Global sourcing in a world less flat
I recently cam across an interesting piece on the McKInsey – What Matters website on globalisation. It highlights that globalisation is not a new concept and that deglobalisation is a possibility in these troubled economic times. I added my tuppence worth as follows:
Interesting piece and thank you for not making reference to Globalisation 2.0! There are almost too many scenarios to contemplate. At one extreme we all enter the supply chain of a handful of mega suppliers, such as Wal-mart. Another extreme is that the West becomes the main source of low cost labour as the affluence of the East grows.
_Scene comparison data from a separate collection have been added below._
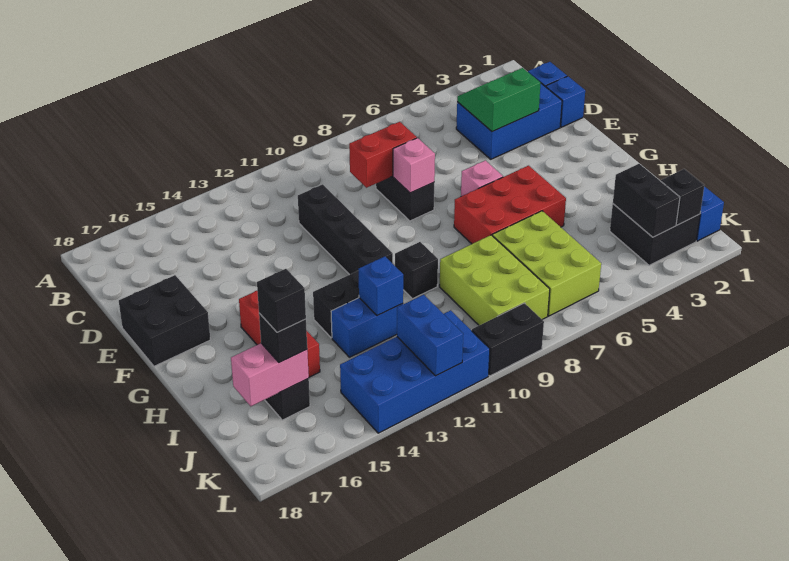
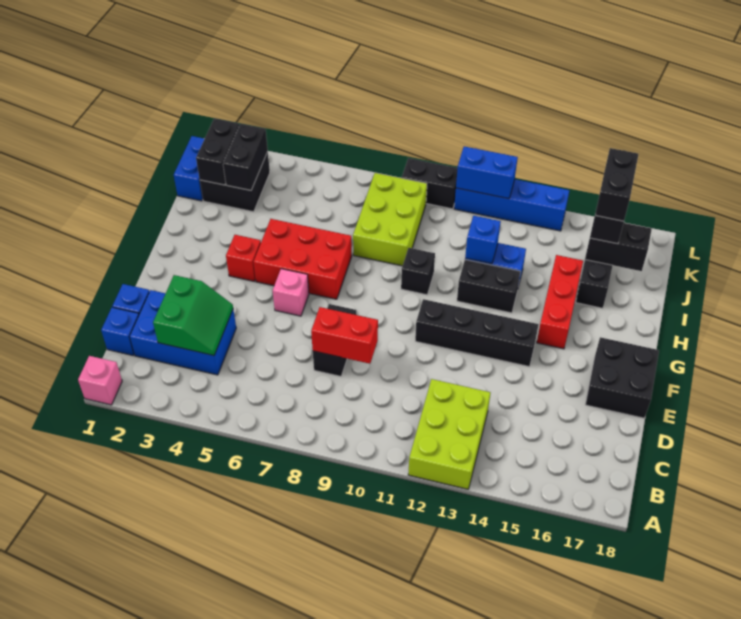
green 2x2 slope [457,68,541,132] -> green 2x2 slope turned to [153,275,233,355]
black 1x4 brick [298,184,393,275] -> black 1x4 brick turned to [415,299,539,366]
pink 1x1 brick [393,138,435,193] -> pink 1x1 brick moved to [78,356,122,405]
none -> red 1x1 brick [226,235,261,281]
lime 2x3 brick [492,211,601,316] -> lime 2x3 brick moved to [408,379,490,489]
pink 1x2 brick [231,343,309,406] -> black 1x2 brick [585,223,652,271]
black 1x1 brick [257,269,306,332] -> black 1x2 brick [595,148,638,221]
black 1x1 brick [661,169,704,225] -> black 1x2 brick [196,119,239,185]
blue 2x4 brick [340,310,490,433] -> blue 1x4 brick [454,179,569,231]
blue 1x2 brick [397,295,463,376] -> blue 1x2 brick turned to [456,146,518,199]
As we flit from inflation to deflation at ever greater clock speeds, it is truly a fool that builds an organisation on anything other than chaos theory.
In my view the level of business agility needed to operate in an increasingly perturbed global market will lead to fragmentation of the mega corporations into more nimble and decoupled value-amplification units.
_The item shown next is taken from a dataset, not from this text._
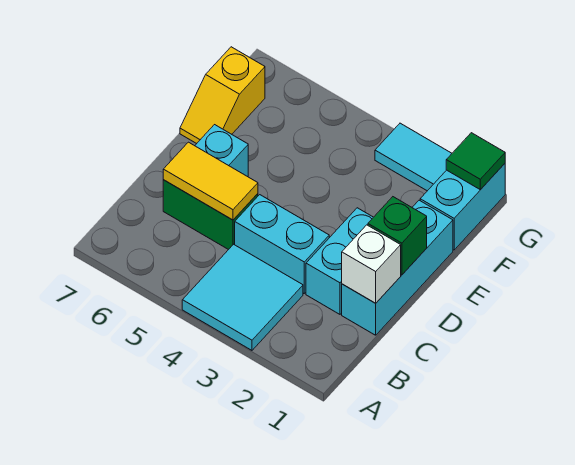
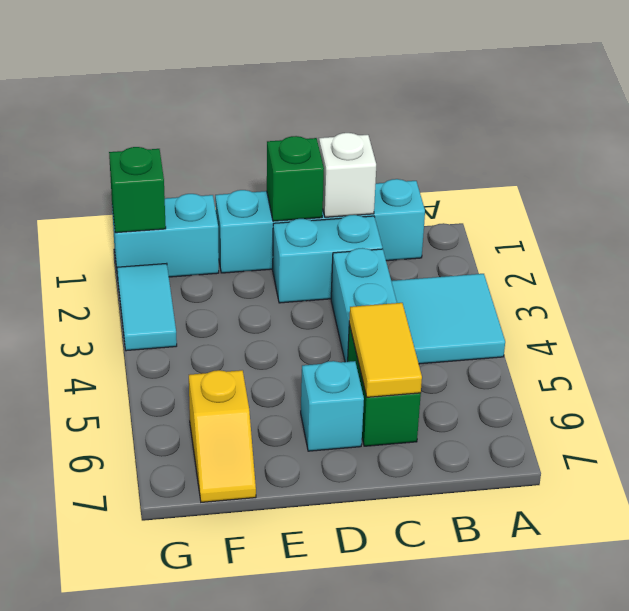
cyan 1x3 brick [342,200,453,335] -> cyan 1x4 brick [215,179,425,273]
yellow 1x2 slope [180,47,265,144] -> yellow 1x2 slope turned to [189,370,256,502]
green 1x1 tile [446,133,505,190] -> green 1x1 brick [109,147,166,233]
There may well be a holding company for the purposes of generating share capital. But each unit will have to win the business from the holding company. For a given market scenario the owner-buyer may well choose an alternative unit. Similarly the sell-side unit is free to pursue business beyond the parent organisation.
There are parallels here with the software development industry as it moves from the rigid functional decomposition model through to a loosely coupled service-oriented architecture.
Both have their strengths and weaknesses. But in a world where strategy, perhaps like capitalism, will increasingly be a topic of only historical interest, those that can think fast and execute fast will be most likely to survive.